Records from a dataset
= = = =

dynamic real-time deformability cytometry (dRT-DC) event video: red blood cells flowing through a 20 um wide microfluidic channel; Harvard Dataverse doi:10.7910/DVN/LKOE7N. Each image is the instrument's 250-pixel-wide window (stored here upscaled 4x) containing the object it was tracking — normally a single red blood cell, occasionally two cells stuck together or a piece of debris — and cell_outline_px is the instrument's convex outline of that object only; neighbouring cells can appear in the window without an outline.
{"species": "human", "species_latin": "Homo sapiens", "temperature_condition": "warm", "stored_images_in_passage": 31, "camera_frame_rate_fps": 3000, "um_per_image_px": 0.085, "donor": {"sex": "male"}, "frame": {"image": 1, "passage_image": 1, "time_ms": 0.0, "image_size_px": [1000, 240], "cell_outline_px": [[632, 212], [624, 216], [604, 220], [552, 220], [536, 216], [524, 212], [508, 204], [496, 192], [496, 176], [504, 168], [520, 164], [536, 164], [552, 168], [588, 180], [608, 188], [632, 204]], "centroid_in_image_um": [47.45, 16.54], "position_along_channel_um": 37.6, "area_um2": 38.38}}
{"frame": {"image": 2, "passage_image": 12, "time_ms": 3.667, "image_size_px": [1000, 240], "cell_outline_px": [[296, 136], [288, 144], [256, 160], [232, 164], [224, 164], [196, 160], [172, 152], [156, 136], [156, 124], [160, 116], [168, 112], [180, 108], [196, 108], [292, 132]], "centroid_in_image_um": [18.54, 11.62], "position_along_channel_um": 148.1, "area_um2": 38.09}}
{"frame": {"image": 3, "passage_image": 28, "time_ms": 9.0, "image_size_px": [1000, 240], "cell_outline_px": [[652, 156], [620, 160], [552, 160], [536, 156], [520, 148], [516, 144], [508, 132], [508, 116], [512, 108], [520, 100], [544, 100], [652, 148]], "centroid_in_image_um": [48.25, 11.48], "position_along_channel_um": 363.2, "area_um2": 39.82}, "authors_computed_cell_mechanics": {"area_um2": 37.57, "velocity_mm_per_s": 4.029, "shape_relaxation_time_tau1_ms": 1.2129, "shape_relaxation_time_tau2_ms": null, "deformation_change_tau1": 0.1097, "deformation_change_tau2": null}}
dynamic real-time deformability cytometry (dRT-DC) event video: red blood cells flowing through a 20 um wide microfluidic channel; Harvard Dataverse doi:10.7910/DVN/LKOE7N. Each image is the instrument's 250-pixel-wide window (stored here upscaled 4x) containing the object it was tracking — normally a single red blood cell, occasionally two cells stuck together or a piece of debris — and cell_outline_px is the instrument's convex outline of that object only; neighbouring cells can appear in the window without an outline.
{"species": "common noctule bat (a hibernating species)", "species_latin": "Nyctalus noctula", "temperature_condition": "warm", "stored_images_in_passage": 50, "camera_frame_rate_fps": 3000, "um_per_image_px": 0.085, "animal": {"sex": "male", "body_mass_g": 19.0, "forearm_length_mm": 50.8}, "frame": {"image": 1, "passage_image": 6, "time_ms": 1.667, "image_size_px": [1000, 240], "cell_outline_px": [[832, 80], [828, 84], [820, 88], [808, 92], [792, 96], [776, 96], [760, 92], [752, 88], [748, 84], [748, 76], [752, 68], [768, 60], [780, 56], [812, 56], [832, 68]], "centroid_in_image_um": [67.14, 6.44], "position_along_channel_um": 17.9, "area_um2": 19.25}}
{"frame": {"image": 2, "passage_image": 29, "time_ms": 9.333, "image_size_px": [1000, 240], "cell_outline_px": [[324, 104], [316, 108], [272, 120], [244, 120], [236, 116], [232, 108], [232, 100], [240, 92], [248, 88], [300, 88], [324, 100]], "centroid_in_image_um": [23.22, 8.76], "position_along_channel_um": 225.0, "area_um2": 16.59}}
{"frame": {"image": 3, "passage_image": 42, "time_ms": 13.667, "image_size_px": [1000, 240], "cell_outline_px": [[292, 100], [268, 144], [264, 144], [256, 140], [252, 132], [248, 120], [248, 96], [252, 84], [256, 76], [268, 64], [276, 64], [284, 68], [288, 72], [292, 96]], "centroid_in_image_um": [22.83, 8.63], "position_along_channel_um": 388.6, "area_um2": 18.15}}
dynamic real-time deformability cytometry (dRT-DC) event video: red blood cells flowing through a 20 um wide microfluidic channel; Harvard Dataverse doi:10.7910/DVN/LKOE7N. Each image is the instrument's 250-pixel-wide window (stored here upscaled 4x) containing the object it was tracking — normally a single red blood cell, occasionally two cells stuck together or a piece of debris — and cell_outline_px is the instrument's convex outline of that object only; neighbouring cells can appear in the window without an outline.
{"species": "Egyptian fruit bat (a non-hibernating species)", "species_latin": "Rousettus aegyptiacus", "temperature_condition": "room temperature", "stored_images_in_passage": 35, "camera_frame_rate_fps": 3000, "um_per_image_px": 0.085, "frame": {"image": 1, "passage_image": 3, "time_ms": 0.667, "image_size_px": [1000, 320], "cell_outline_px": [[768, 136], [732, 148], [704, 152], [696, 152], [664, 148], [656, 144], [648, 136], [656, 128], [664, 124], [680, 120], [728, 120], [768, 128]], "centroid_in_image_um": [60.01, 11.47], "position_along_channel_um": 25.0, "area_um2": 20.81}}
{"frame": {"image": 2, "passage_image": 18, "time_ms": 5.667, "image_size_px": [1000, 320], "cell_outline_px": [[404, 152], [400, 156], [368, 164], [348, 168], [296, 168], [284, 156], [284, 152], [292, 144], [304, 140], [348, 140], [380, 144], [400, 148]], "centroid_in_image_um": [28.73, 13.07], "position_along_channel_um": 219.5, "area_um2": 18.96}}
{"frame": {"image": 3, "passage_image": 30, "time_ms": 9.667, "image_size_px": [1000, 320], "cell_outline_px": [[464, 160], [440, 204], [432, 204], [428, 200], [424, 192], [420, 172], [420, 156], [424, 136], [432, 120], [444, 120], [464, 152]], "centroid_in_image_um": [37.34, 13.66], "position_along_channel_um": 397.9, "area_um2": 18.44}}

= = = =

[AIM]:
Restate each record word for word.

[RESPONSE]:
dynamic real-time deformability cytometry (dRT-DC) event video: red blood cells flowing through a 20 um wide microfluidic channel; Harvard Dataverse doi:10.7910/DVN/LKOE7N. Each image is the instrument's 250-pixel-wide window (stored here upscaled 4x) containing the object it was tracking — normally a single red blood cell, occasionally two cells stuck together or a piece of debris — and cell_outline_px is the instrument's convex outline of that object only; neighbouring cells can appear in the window without an outline.
{"species": "human", "species_latin": "Homo sapiens", "temperature_condition": "warm", "stored_images_in_passage": 31, "camera_frame_rate_fps": 3000, "um_per_image_px": 0.085, "donor": {"sex": "male"}, "frame": {"image": 1, "passage_image": 1, "time_ms": 0.0, "image_size_px": [1000, 240], "cell_outline_px": [[632, 212], [624, 216], [604, 220], [552, 220], [536, 216], [524, 212], [508, 204], [496, 192], [496, 176], [504, 168], [520, 164], [536, 164], [552, 168], [588, 180], [608, 188], [632, 204]], "centroid_in_image_um": [47.45, 16.54], "position_along_channel_um": 37.6, "area_um2": 38.38}}
{"frame": {"image": 2, "passage_image": 12, "time_ms": 3.667, "image_size_px": [1000, 240], "cell_outline_px": [[296, 136], [288, 144], [256, 160], [232, 164], [224, 164], [196, 160], [172, 152], [156, 136], [156, 124], [160, 116], [168, 112], [180, 108], [196, 108], [292, 132]], "centroid_in_image_um": [18.54, 11.62], "position_along_channel_um": 148.1, "area_um2": 38.09}}
{"frame": {"image": 3, "passage_image": 28, "time_ms": 9.0, "image_size_px": [1000, 240], "cell_outline_px": [[652, 156], [620, 160], [552, 160], [536, 156], [520, 148], [516, 144], [508, 132], [508, 116], [512, 108], [520, 100], [544, 100], [652, 148]], "centroid_in_image_um": [48.25, 11.48], "position_along_channel_um": 363.2, "area_um2": 39.82}, "authors_computed_cell_mechanics": {"area_um2": 37.57, "velocity_mm_per_s": 4.029, "shape_relaxation_time_tau1_ms": 1.2129, "shape_relaxation_time_tau2_ms": null, "deformation_change_tau1": 0.1097, "deformation_change_tau2": null}}
dynamic real-time deformability cytometry (dRT-DC) event video: red blood cells flowing through a 20 um wide microfluidic channel; Harvard Dataverse doi:10.7910/DVN/LKOE7N. Each image is the instrument's 250-pixel-wide window (stored here upscaled 4x) containing the object it was tracking — normally a single red blood cell, occasionally two cells stuck together or a piece of debris — and cell_outline_px is the instrument's convex outline of that object only; neighbouring cells can appear in the window without an outline.
{"species": "common noctule bat (a hibernating species)", "species_latin": "Nyctalus noctula", "temperature_condition": "warm", "stored_images_in_passage": 50, "camera_frame_rate_fps": 3000, "um_per_image_px": 0.085, "animal": {"sex": "male", "body_mass_g": 19.0, "forearm_length_mm": 50.8}, "frame": {"image": 1, "passage_image": 6, "time_ms": 1.667, "image_size_px": [1000, 240], "cell_outline_px": [[832, 80], [828, 84], [820, 88], [808, 92], [792, 96], [776, 96], [760, 92], [752, 88], [748, 84], [748, 76], [752, 68], [768, 60], [780, 56], [812, 56], [832, 68]], "centroid_in_image_um": [67.14, 6.44], "position_along_channel_um": 17.9, "area_um2": 19.25}}
{"frame": {"image": 2, "passage_image": 29, "time_ms": 9.333, "image_size_px": [1000, 240], "cell_outline_px": [[324, 104], [316, 108], [272, 120], [244, 120], [236, 116], [232, 108], [232, 100], [240, 92], [248, 88], [300, 88], [324, 100]], "centroid_in_image_um": [23.22, 8.76], "position_along_channel_um": 225.0, "area_um2": 16.59}}
{"frame": {"image": 3, "passage_image": 42, "time_ms": 13.667, "image_size_px": [1000, 240], "cell_outline_px": [[292, 100], [268, 144], [264, 144], [256, 140], [252, 132], [248, 120], [248, 96], [252, 84], [256, 76], [268, 64], [276, 64], [284, 68], [288, 72], [292, 96]], "centroid_in_image_um": [22.83, 8.63], "position_along_channel_um": 388.6, "area_um2": 18.15}}
dynamic real-time deformability cytometry (dRT-DC) event video: red blood cells flowing through a 20 um wide microfluidic channel; Harvard Dataverse doi:10.7910/DVN/LKOE7N. Each image is the instrument's 250-pixel-wide window (stored here upscaled 4x) containing the object it was tracking — normally a single red blood cell, occasionally two cells stuck together or a piece of debris — and cell_outline_px is the instrument's convex outline of that object only; neighbouring cells can appear in the window without an outline.
{"species": "Egyptian fruit bat (a non-hibernating species)", "species_latin": "Rousettus aegyptiacus", "temperature_condition": "room temperature", "stored_images_in_passage": 35, "camera_frame_rate_fps": 3000, "um_per_image_px": 0.085, "frame": {"image": 1, "passage_image": 3, "time_ms": 0.667, "image_size_px": [1000, 320], "cell_outline_px": [[768, 136], [732, 148], [704, 152], [696, 152], [664, 148], [656, 144], [648, 136], [656, 128], [664, 124], [680, 120], [728, 120], [768, 128]], "centroid_in_image_um": [60.01, 11.47], "position_along_channel_um": 25.0, "area_um2": 20.81}}
{"frame": {"image": 2, "passage_image": 18, "time_ms": 5.667, "image_size_px": [1000, 320], "cell_outline_px": [[404, 152], [400, 156], [368, 164], [348, 168], [296, 168], [284, 156], [284, 152], [292, 144], [304, 140], [348, 140], [380, 144], [400, 148]], "centroid_in_image_um": [28.73, 13.07], "position_along_channel_um": 219.5, "area_um2": 18.96}}
{"frame": {"image": 3, "passage_image": 30, "time_ms": 9.667, "image_size_px": [1000, 320], "cell_outline_px": [[464, 160], [440, 204], [432, 204], [428, 200], [424, 192], [420, 172], [420, 156], [424, 136], [432, 120], [444, 120], [464, 152]], "centroid_in_image_um": [37.34, 13.66], "position_along_channel_um": 397.9, "area_um2": 18.44}}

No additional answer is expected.